In the material below, find the line with "data | 40% |" and the line with "The fees in", then output those two lines and every line between them, exactly.

* _Input data_
════
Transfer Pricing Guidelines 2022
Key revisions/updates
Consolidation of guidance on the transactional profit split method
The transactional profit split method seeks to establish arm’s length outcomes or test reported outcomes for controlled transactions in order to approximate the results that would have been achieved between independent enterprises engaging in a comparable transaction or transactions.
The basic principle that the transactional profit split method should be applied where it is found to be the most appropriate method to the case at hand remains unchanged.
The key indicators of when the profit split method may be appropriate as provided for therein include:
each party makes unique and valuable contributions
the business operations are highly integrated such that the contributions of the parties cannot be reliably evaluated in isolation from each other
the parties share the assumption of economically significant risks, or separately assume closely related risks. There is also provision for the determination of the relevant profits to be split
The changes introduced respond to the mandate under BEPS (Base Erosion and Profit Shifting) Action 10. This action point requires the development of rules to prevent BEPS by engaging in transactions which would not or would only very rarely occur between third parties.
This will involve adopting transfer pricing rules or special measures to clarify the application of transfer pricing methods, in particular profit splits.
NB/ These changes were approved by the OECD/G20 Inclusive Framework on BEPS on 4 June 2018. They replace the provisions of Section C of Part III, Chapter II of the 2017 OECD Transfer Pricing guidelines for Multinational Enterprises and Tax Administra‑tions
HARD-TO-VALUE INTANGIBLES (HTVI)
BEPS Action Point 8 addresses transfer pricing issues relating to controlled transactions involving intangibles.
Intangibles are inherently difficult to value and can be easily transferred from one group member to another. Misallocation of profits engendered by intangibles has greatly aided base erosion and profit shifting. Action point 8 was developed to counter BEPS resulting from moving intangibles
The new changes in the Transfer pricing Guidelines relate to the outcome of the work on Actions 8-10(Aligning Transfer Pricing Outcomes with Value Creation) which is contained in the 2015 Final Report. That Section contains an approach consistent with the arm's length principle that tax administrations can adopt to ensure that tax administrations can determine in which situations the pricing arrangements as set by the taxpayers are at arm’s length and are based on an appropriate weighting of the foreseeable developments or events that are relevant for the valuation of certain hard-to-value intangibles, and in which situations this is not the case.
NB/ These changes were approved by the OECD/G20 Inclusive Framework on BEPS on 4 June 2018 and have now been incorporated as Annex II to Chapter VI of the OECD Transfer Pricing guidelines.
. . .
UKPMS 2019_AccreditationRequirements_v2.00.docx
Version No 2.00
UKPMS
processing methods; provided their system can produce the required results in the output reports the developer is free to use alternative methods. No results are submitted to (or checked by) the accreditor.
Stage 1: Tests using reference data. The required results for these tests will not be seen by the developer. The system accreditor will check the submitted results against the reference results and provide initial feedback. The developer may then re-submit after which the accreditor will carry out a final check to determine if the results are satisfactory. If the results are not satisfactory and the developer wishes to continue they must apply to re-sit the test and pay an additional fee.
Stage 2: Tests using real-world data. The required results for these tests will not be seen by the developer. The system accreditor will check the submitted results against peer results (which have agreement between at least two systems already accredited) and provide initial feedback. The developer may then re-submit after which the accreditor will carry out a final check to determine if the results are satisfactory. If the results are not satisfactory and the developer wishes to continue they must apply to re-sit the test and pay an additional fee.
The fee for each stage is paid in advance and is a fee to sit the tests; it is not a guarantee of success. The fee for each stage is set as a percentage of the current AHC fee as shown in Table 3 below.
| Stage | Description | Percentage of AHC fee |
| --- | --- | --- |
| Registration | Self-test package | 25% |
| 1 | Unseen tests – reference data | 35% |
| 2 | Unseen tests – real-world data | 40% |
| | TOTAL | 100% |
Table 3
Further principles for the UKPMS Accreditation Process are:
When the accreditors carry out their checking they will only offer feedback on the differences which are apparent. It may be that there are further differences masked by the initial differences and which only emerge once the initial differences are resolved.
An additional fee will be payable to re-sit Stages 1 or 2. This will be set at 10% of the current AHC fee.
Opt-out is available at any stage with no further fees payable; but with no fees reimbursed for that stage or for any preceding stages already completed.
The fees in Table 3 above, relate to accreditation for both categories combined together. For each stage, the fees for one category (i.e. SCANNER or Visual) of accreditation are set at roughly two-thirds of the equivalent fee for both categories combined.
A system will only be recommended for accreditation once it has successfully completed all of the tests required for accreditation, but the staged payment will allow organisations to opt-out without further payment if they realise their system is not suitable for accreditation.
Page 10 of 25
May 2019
════
* _Task solution_
| 2 | Unseen tests – real-world data | 40% |
| | TOTAL | 100% |
Table 3
Further principles for the UKPMS Accreditation Process are:
When the accreditors carry out their checking they will only offer feedback on the differences which are apparent. It may be that there are further differences masked by the initial differences and which only emerge once the initial differences are resolved.
An additional fee will be payable to re-sit Stages 1 or 2. This will be set at 10% of the current AHC fee.
Opt-out is available at any stage with no further fees payable; but with no fees reimbursed for that stage or for any preceding stages already completed.
The fees in Table 3 above, relate to accreditation for both categories combined together. For each stage, the fees for one category (i.e. SCANNER or Visual) of accreditation are set at roughly two-thirds of the equivalent fee for both categories combined.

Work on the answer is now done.